Ettore Ferrari - Episodio di storia antica

Ettore Ferrari - Episodio di storia anticaEttore Ferrari
(Roma 1845 – 1929)

Episodio di storia antica

Terracotta, cm 46,5 x 23 x 23

Esemplata sul noto modello del Masaniello di Alessandro Puttinati (per la posa delle gambe), la terra qui esposta va riferita ai primi anni di attività dello scultore Ettore Ferrari, visti gli stringenti paralleli stilistici e compositivi istituibili con la terracotta raffigurante Labano e Giacobbe(Roma, Accademia Nazionale di San Luca) realizzata per il concorso Albacini indetto dall’Accademia di San Luca nel 1868, di cui Ferrari fu dichiarato vincitore dalla giuria composta da Tenerani, Vespignani, Rinaldi, Iacometti, Galli e Amici (Mantura 1974, p.41). La resa sintetica del modellato – unita alla “sfaccettatura geometrizzante delle superfici, pronte e a caricarsi di luce” e alla “luce raccolta a far scattare l’intera struttura” (Ibidem, p. 43) – è infatti propria degli esordi dell’artista e, pur nella diversità dei gradi di finitezza esecutiva, di altri bozzetti quali Giacobbe e Rebecca al pozzo(1876, Roma, collezione privata).

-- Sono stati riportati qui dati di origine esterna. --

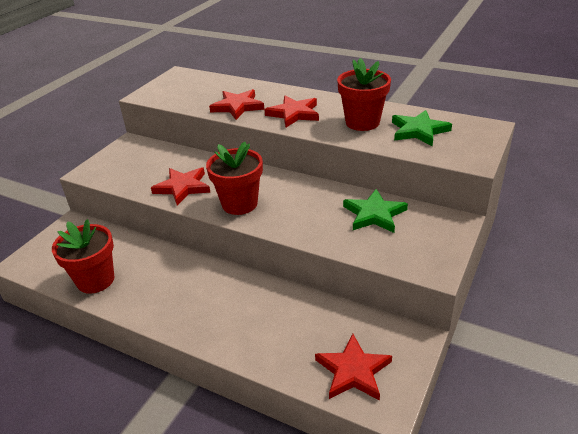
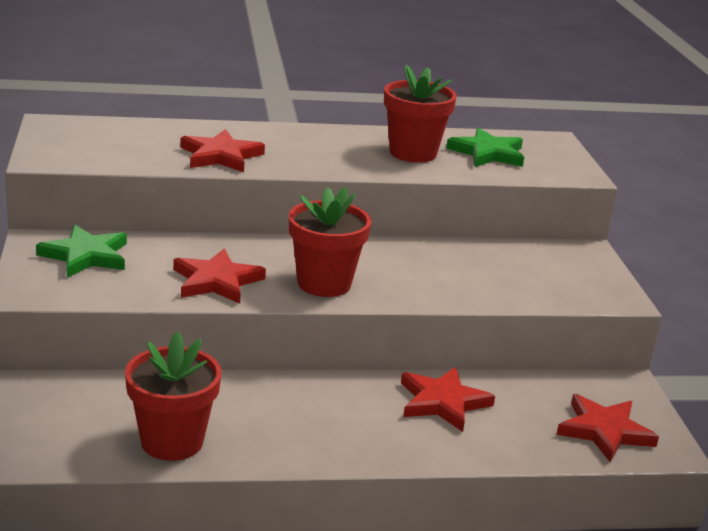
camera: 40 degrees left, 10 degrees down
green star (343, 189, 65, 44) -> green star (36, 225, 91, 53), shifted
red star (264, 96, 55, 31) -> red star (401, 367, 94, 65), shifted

Fin dai preludi l’opera di Ferrari, insieme a quella del sodale e collega Ercole Rosa (di un anno più anziano), si caratterizzò dunque per l’attenzione rivolta al “Barocco quale fonte dello stile nuovo” (Ibidem, p.43), inteso come “via di affrancamento rispetto alla rigida normativa dell’accademismo classicista” (Susinno 1981, p.7). E fu questa la causa che indusse la commissione del citato concorso Albacini del 1868 – nonostante il primo premio riconosciuto a Ferrari – ad esprimere delle riserve sullo slancio eccessivo dell’azione delle figure, “specialmente in quella del giovane [Giacobbe], la cui testa si desidererebbe di maggiore nobiltà”, e sui panneggi giudicati “licenziosi” (Mantura, cit., p.41).

Rispetto all’esuberanza bozzettistica di Rosa, le terrecotte di Ferrari sembrano però indulgere a “maggiori effetti di definizione disegnativa” (Susinno 1981, p.9) e a una più chiara risoluzione del dettaglio descrittivo che nel nostro caso, rispetto ai larghi piani geometrici sui quali si costruisce il panneggio, trova compimento negli oggetti disposti a terra (elmo e spada), nella resa fluente delle chiome (in particolare della donna) e soprattutto nella caratterizzante forza espressiva del volto dell’uomo, restituita attraverso uno sguardo raggelato ma intenso, labbra socchiuse, calligrafismo degli occhi e diversa porosità dell’epidermide. Elementi, questi, che concorrono ad una definizione della scultura da parte di Ferrari come “evocazione reale di personaggi, di forze, di miti calati nella temperie del presente” (Guidoni 1988, p.19), in cui il richiamo alla plastica barocca – da intendersi in primo luogo quale individuazione di una scala di valori antitetici rispetto alla cultura accademica – si fonda non tanto su un virtuosistico esercizio di stile (e quindi sulla creativa giustapposizione di piccole masse di materia) quanto soprattutto sull’assunzione delle sue possibilità espressive, in grado di restituire il pathos della storia e l’introspezione psicologica dei suoi protagonisti. In quest’ottica quindi il riferimento più calzante per la figura maschile del gruppo qui esposto sembra poter essere individuato nel David di Gian Lorenzo Bernini.